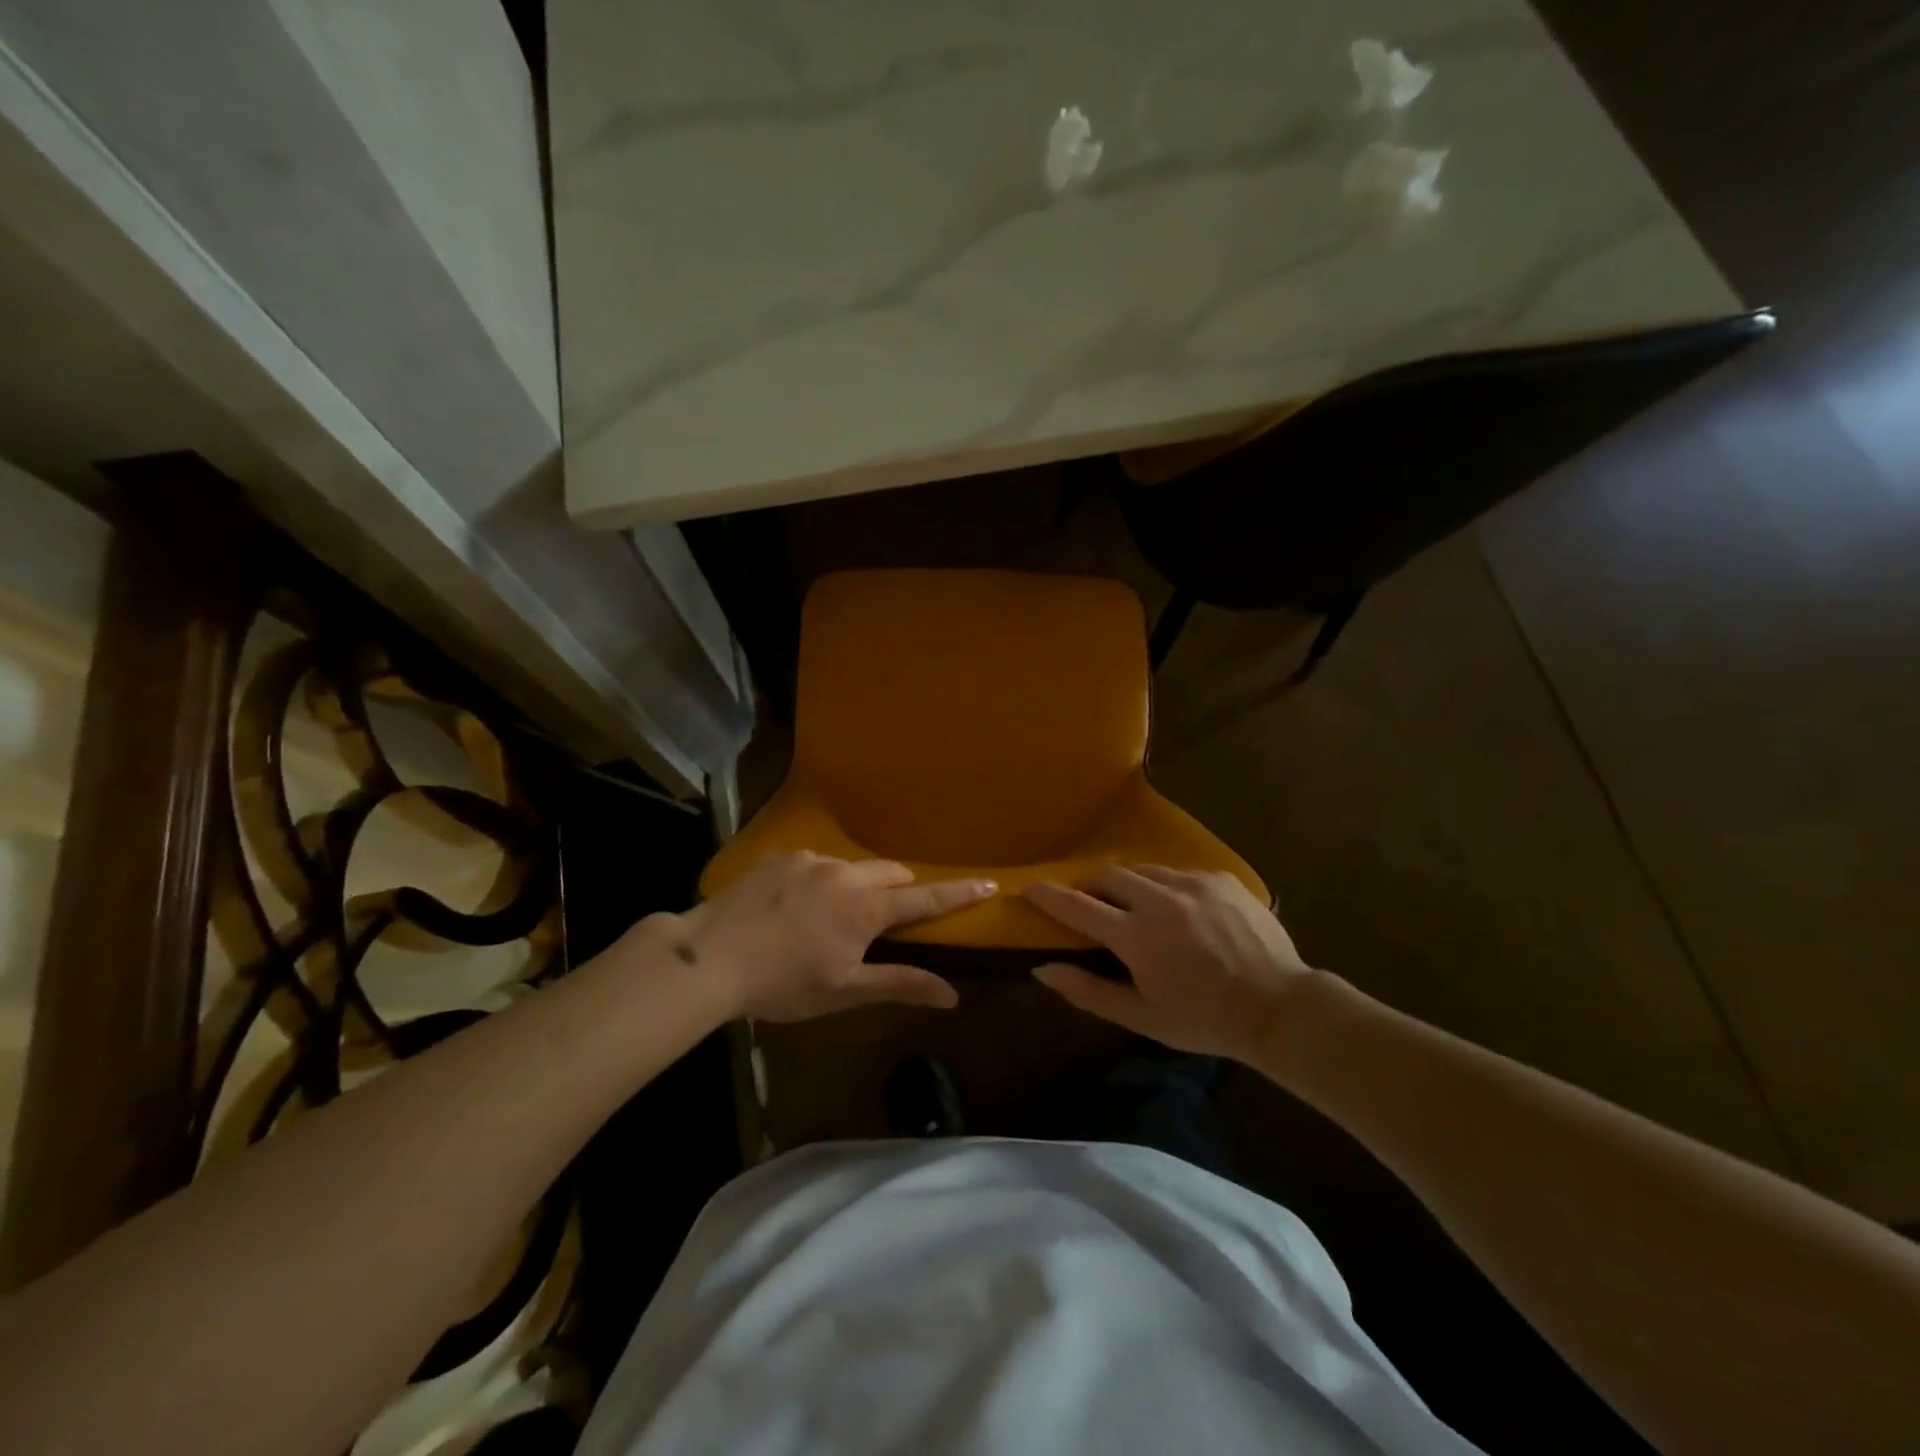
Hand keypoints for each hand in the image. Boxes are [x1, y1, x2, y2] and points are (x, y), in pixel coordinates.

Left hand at [667, 852, 994, 1021]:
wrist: (709, 957)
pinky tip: (791, 908)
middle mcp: (844, 873)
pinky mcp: (779, 859)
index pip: (926, 898)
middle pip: (889, 873)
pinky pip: (812, 865)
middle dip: (899, 889)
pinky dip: (817, 882)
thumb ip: (899, 984)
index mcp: (866, 906)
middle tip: (889, 916)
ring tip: (828, 919)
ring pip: (849, 868)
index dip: (959, 893)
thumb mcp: (845, 991)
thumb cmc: (783, 983)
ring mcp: (809, 860)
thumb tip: (952, 995)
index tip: (988, 883)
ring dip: (853, 887)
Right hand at [1023, 867, 1318, 1062]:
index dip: (1048, 894)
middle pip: (1108, 875)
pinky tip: (1180, 909)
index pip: (1077, 906)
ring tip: (1136, 905)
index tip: (1029, 887)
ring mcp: (1194, 883)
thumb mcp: (1142, 1017)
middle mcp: (1160, 900)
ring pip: (1144, 870)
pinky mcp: (1220, 878)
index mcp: (1136, 937)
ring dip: (1129, 884)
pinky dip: (1167, 886)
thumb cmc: (1204, 1020)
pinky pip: (1180, 872)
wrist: (1279, 1008)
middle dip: (1091, 885)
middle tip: (1090, 902)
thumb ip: (1088, 991)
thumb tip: (1042, 969)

============================================================

Directions –
Output the lines, exactly: the first line of the entries above, every line after it, and the line with "ring tip: (1136, 905)" as the last. No pictures.

Task response –
Hand keypoints for each hand in the image. Boxes are [x1, y1, x2, y2] and points are (x, y), in pixel coordinates.

Left hand at [667, 852, 994, 1021]:
wrist: (709, 957)
pinky tip: (791, 908)
middle mcp: (844, 873)
pinky mcp: (779, 859)
index pip: (926, 898)
middle pip: (889, 873)
pinky pip: (812, 865)
middle dip: (899, 889)
pinky dip: (817, 882)
thumb ip: (899, 984)
index mcp: (866, 906)
middle tip: (889, 916)
ring tip: (828, 919)
ring pip: (849, 868)
index dip: (959, 893)
thumb mcp: (845, 991)
thumb cmc: (783, 983)
ring mcp: (809, 860)
thumb tip: (952, 995)
index tip: (988, 883)
ring dip: (853, 887)
Right hand at [1023, 867, 1318, 1062]:
index dip: (1048, 894)
middle pip: (1108, 875)
pinky tip: (1180, 909)
index pip: (1077, 906)
ring tip: (1136, 905)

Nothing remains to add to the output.